12 News is Everything Arizona and we're taking you Everywhere A to Z and this week we're in the Southwest Valley! It’s home to the only active American-born Hispanic priest who is son of immigrant parents in the Phoenix Catholic Diocese.
To Father Fernando Camou, there’s no place like home.
The 28-year-old Valley-native priest's parents grew up in Mexico and moved to the U.S. as adults. Fr. Camou actually grew up with some of the parishioners who sit in the pews at Saint Thomas Aquinas Catholic Church in Avondale where he now celebrates mass.
“The grace of being from here is that one, I understand a bit more of where people are coming from. We went to similar schools, you know, I went to community college in Glendale, I have siblings that went to ASU and I’ve grown up at different parishes, participated in youth groups.

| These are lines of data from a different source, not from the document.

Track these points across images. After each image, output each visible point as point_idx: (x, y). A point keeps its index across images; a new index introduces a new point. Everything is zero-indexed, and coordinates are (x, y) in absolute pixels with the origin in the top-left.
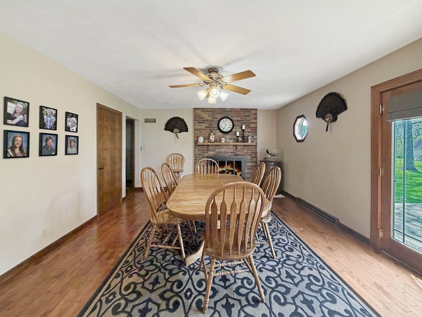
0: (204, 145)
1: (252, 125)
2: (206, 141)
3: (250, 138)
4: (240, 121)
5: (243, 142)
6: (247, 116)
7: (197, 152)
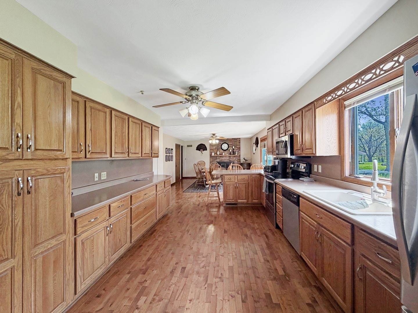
0: (215, 157)
1: (238, 146)
2: (216, 154)
3: (236, 152)
4: (232, 144)
5: (233, 154)
6: (235, 142)
7: (211, 160)
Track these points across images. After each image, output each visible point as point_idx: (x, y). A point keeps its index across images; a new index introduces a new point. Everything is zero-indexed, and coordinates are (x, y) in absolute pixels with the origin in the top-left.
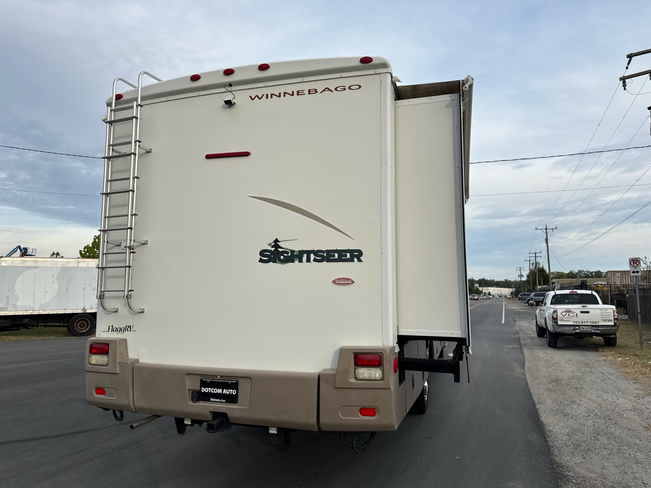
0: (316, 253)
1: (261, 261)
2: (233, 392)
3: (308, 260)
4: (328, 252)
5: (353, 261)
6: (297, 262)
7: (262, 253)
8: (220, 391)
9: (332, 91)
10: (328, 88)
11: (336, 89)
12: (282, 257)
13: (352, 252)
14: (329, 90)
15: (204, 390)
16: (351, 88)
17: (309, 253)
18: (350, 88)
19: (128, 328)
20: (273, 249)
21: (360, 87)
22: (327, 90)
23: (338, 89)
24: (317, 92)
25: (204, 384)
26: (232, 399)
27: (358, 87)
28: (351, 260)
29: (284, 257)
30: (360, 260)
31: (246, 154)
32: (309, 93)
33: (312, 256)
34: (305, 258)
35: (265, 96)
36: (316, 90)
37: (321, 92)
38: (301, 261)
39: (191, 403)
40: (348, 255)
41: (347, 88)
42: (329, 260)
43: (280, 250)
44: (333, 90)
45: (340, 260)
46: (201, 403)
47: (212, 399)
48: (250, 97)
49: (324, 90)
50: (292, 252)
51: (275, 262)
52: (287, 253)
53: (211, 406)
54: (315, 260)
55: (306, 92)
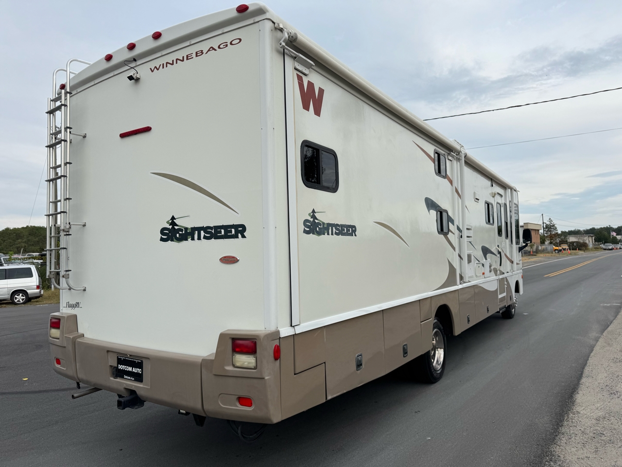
0: (205, 229)
1: (162, 240)
2: (139, 370)
3: (199, 238)
4: (216, 228)
5: (237, 237)
6: (190, 240)
7: (162, 231)
8: (130, 369)
9: (215, 50)
10: (212, 47)
11: (219, 47)
12: (178, 235)
13: (235, 227)
14: (214, 49)
15: (121, 367)
16: (233, 43)
17: (199, 229)
18: (231, 44)
19: (77, 305)
20: (171, 227)
21: (240, 40)
22: (211, 49)
23: (221, 46)
24: (203, 53)
25: (120, 362)
26: (139, 378)
27: (239, 41)
28: (236, 236)
29: (180, 234)
30: (243, 237)
31: (147, 129)
32: (197, 56)
33: (202, 233)
34: (196, 236)
35: (161, 66)
36: (202, 51)
37: (206, 53)
38: (193, 239)
39: (112, 379)
40: (233, 230)
41: (229, 44)
42: (217, 238)
43: (176, 227)
44: (216, 48)
45: (226, 237)
46: (119, 380)
47: (125, 377)
48: (151, 69)
49: (209, 50)
50: (186, 229)
51: (172, 240)
52: (182, 230)
53: (125, 383)
54: (205, 238)
55: (194, 55)
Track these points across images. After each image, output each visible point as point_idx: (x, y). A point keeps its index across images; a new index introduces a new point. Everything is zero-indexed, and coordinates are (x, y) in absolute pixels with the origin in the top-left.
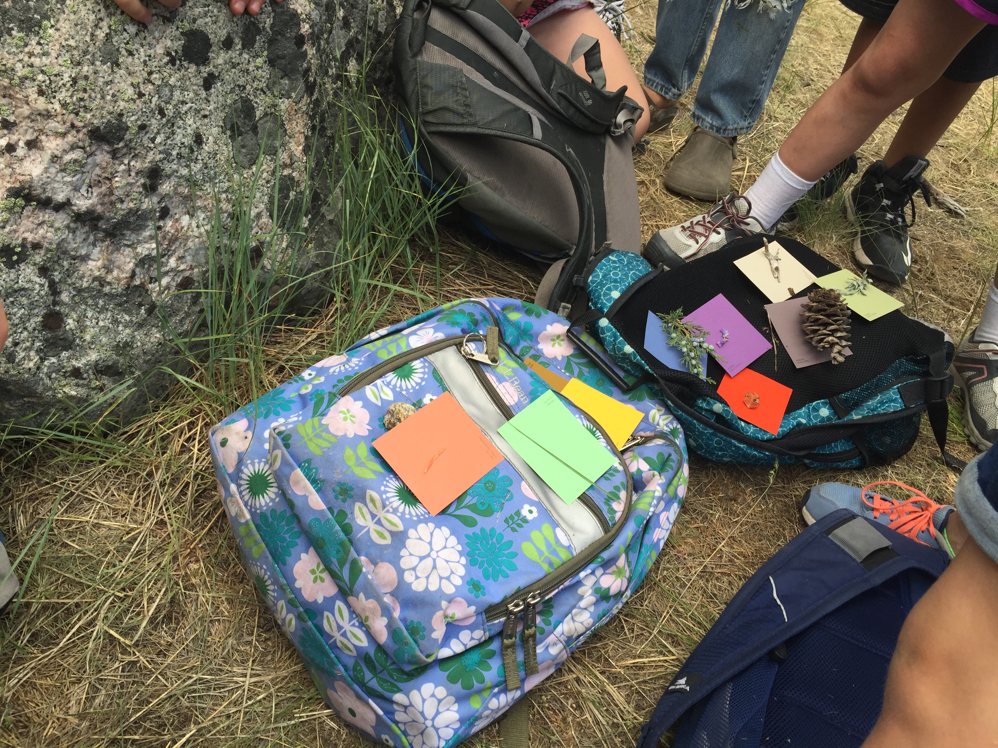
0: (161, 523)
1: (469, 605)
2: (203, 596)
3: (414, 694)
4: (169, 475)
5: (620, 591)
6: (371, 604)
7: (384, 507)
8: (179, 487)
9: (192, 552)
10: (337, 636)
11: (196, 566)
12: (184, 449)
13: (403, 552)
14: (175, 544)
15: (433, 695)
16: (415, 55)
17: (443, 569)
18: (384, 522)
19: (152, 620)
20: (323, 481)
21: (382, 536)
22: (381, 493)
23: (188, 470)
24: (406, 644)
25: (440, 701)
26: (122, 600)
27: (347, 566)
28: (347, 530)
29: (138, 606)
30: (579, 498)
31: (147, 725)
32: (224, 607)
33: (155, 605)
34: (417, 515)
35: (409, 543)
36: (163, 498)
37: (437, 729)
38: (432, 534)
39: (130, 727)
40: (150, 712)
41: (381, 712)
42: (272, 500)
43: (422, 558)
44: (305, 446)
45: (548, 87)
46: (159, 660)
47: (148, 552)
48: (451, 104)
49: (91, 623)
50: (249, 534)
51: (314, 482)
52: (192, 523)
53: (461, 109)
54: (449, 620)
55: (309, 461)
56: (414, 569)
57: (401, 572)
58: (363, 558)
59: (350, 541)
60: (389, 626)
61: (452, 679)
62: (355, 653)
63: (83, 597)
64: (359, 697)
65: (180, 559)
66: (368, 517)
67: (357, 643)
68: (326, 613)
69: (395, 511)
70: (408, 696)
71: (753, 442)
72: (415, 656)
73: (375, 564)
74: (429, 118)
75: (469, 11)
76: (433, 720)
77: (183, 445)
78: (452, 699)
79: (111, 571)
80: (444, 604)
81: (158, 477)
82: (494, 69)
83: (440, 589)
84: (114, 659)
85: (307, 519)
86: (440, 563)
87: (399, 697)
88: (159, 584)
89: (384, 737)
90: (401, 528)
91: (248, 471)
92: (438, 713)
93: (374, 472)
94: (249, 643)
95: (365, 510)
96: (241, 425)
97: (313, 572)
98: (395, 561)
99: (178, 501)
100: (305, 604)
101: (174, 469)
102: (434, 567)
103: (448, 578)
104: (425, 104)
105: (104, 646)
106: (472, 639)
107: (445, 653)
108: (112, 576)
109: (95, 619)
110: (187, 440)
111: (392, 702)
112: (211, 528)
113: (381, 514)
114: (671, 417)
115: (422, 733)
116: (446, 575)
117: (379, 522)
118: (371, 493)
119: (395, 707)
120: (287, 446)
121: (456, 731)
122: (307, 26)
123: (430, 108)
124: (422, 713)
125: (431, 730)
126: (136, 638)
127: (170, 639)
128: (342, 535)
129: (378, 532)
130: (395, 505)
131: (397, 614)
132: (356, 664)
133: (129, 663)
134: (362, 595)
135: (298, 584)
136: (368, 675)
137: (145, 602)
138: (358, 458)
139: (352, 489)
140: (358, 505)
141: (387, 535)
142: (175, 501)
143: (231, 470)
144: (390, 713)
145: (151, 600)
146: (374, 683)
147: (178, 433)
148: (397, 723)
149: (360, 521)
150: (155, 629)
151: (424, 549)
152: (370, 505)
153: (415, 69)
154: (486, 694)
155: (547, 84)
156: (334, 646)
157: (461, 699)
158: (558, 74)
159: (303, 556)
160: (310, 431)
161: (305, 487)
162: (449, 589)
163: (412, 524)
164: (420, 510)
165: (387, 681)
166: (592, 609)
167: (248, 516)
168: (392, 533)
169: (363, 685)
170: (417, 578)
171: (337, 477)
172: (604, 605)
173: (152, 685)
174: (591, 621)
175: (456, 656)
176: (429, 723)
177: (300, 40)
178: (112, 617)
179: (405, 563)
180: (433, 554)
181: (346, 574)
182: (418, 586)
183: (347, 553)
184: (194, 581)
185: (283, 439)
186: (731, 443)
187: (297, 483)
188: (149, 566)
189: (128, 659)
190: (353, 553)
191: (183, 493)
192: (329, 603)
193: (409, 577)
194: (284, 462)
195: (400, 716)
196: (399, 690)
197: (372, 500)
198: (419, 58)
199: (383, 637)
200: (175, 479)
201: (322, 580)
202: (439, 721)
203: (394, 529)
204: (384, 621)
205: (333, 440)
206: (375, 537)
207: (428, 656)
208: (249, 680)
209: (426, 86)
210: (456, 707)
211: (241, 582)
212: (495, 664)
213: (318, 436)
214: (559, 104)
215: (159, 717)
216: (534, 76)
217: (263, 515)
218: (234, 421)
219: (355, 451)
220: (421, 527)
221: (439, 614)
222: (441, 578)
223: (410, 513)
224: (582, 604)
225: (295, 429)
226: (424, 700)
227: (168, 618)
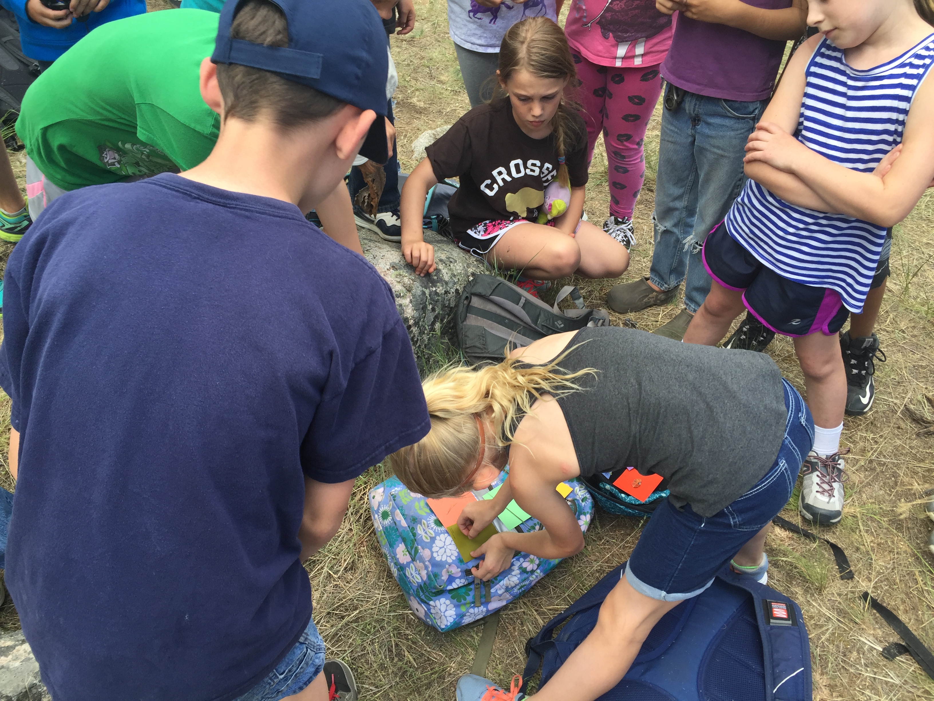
0: (351, 530)
1: (458, 568)
2: (366, 561)
3: (437, 602)
4: (355, 510)
5: (533, 570)
6: (421, 565)
7: (428, 526)
8: (359, 515)
9: (362, 543)
10: (410, 577)
11: (363, 549)
12: (361, 499)
13: (434, 545)
14: (355, 539)
15: (445, 603)
16: (462, 322)
17: (448, 553)
18: (428, 533)
19: (346, 568)
20: (406, 515)
21: (426, 538)
22: (427, 521)
23: (363, 508)
24: (432, 581)
25: (447, 606)
26: (334, 559)
27: (414, 549)
28: (414, 535)
29: (340, 562)
30: (515, 528)
31: (341, 609)
32: (373, 566)
33: (346, 563)
34: (441, 531)
35: (436, 541)
36: (352, 519)
37: (446, 617)
38: (446, 538)
39: (335, 609)
40: (342, 604)
41: (426, 609)
42: (390, 522)
43: (441, 548)
44: (401, 501)
45: (536, 323)
46: (347, 584)
47: (345, 541)
48: (478, 344)
49: (322, 568)
50: (381, 535)
51: (403, 515)
52: (363, 531)
53: (481, 346)
54: (450, 573)
55: (402, 507)
56: (437, 552)
57: (432, 553)
58: (419, 547)
59: (415, 539)
60: (427, 574)
61: (453, 598)
62: (417, 585)
63: (320, 557)
64: (419, 603)
65: (357, 545)
66: (422, 530)
67: (418, 581)
68: (407, 568)
69: (432, 528)
70: (435, 602)
71: (629, 505)
72: (435, 586)
73: (423, 549)
74: (468, 350)
75: (491, 297)
76: (444, 613)
77: (361, 497)
78: (452, 606)
79: (330, 548)
80: (447, 566)
81: (351, 510)
82: (505, 318)
83: (446, 560)
84: (330, 583)
85: (400, 530)
86: (447, 550)
87: (431, 603)
88: (348, 555)
89: (428, 620)
90: (434, 536)
91: (382, 510)
92: (446, 610)
93: (426, 513)
94: (382, 582)
95: (421, 528)
96: (381, 490)
97: (403, 552)
98: (431, 549)
99: (358, 521)
100: (400, 564)
101: (357, 507)
102: (445, 552)
103: (450, 557)
104: (466, 344)
105: (327, 578)
106: (460, 583)
107: (450, 588)
108: (331, 550)
109: (324, 566)
110: (363, 495)
111: (430, 605)
112: (371, 533)
113: (427, 530)
114: (586, 491)
115: (440, 618)
116: (449, 555)
117: (426, 533)
118: (423, 521)
119: (431, 607)
120: (394, 500)
121: (454, 619)
122: (412, 321)
123: (468, 346)
124: (440, 609)
125: (443, 617)
126: (339, 575)
127: (351, 577)
128: (412, 537)
129: (425, 537)
130: (432, 526)
131: (430, 569)
132: (417, 589)
133: (336, 585)
134: (418, 561)
135: (398, 557)
136: (421, 594)
137: (343, 561)
138: (420, 507)
139: (417, 519)
140: (419, 525)
141: (429, 538)
142: (357, 521)
143: (375, 509)
144: (429, 609)
145: (345, 560)
146: (423, 597)
147: (359, 492)
148: (431, 614)
149: (419, 532)
150: (346, 572)
151: (442, 544)
152: (423, 525)
153: (462, 328)
154: (468, 606)
155: (535, 322)
156: (410, 582)
157: (457, 606)
158: (542, 315)
159: (400, 545)
160: (403, 494)
161: (400, 517)
162: (450, 561)
163: (438, 534)
164: (443, 529)
165: (428, 596)
166: (519, 576)
167: (381, 528)
168: (430, 537)
169: (419, 598)
170: (438, 555)
171: (412, 514)
172: (525, 575)
173: (344, 594)
174: (518, 581)
175: (454, 589)
176: (443, 614)
177: (409, 327)
178: (330, 566)
179: (434, 549)
180: (445, 547)
181: (413, 553)
182: (438, 559)
183: (414, 544)
184: (362, 554)
185: (393, 497)
186: (616, 505)
187: (397, 515)
188: (345, 546)
189: (335, 583)
190: (416, 545)
191: (360, 517)
192: (408, 564)
193: (435, 555)
194: (393, 507)
195: (432, 611)
196: (432, 600)
197: (424, 524)
198: (465, 323)
199: (425, 578)
200: (357, 512)
201: (406, 555)
202: (447, 614)
203: (431, 536)
204: (426, 572)
205: (411, 498)
206: (424, 538)
207: (440, 586)
208: (380, 597)
209: (466, 336)
210: (454, 609)
211: (381, 557)
212: (472, 593)
213: (406, 497)
214: (542, 330)
215: (346, 606)
216: (527, 319)
217: (386, 528)
218: (378, 488)
219: (419, 503)
220: (442, 535)
221: (445, 570)
222: (447, 556)
223: (438, 530)
224: (513, 573)
225: (398, 493)
226: (441, 605)
227: (351, 569)
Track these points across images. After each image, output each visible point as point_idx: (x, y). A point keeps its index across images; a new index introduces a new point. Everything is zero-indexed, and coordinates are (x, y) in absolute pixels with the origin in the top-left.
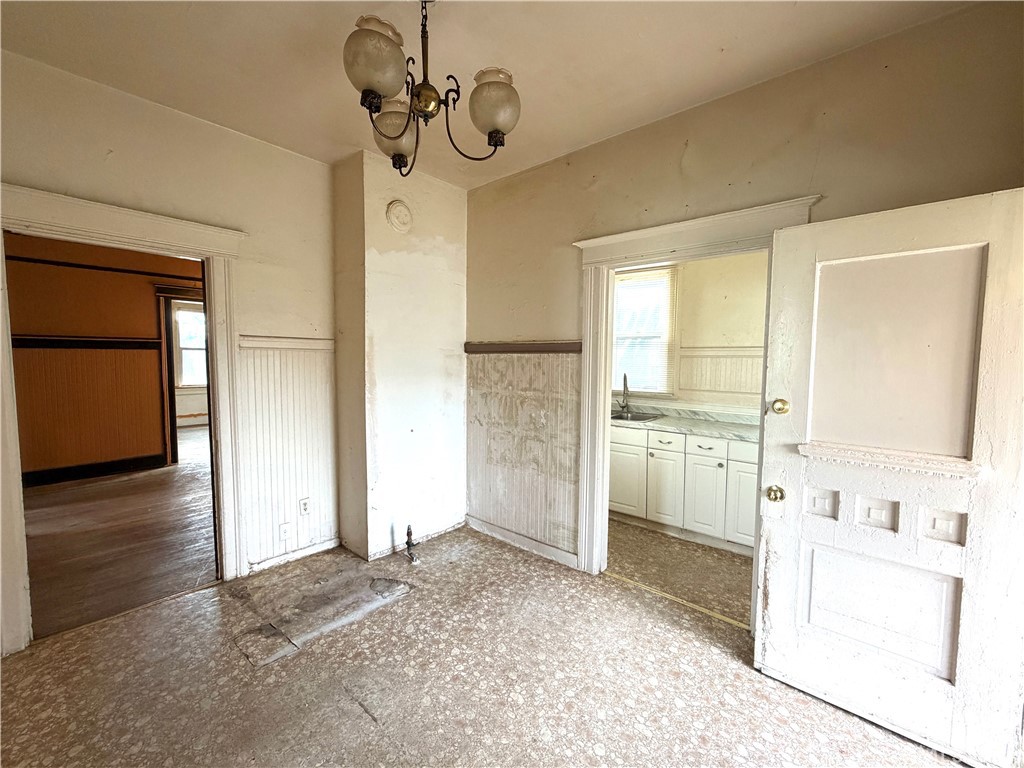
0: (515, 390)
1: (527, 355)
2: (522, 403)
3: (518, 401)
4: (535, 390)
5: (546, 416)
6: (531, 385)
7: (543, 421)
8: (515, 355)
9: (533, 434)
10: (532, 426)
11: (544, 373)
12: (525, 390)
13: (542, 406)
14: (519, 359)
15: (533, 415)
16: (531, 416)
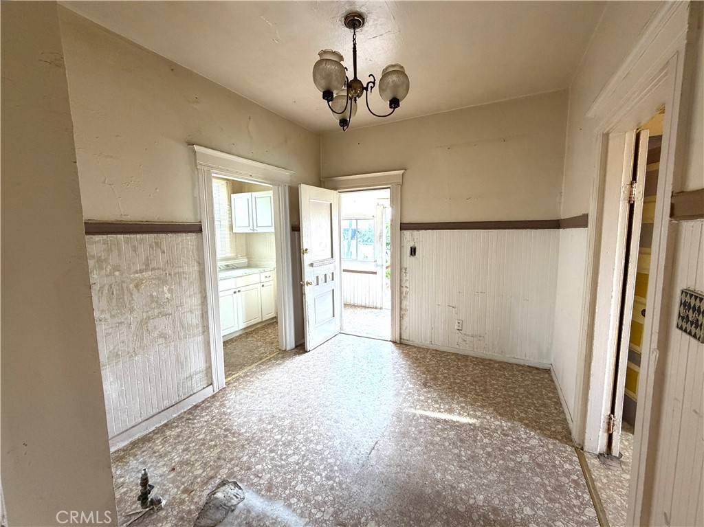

So I guess in a lot of ways, I have been formed by this city, by this community and now I’m able to give back,” Camou said.
About half of Catholic parishioners in the Valley speak Spanish but the number of Hispanic priests is small, and they've all come from Mexico or other Spanish-speaking countries, except for Camou.
“I hope that people recognize in me a little sign of what the church has to offer us,” Camou said.
Starting this fall, Camou will be reassigned to the brand-new Saint John Paul II Catholic High School in Avondale when they open their doors for the very first school year.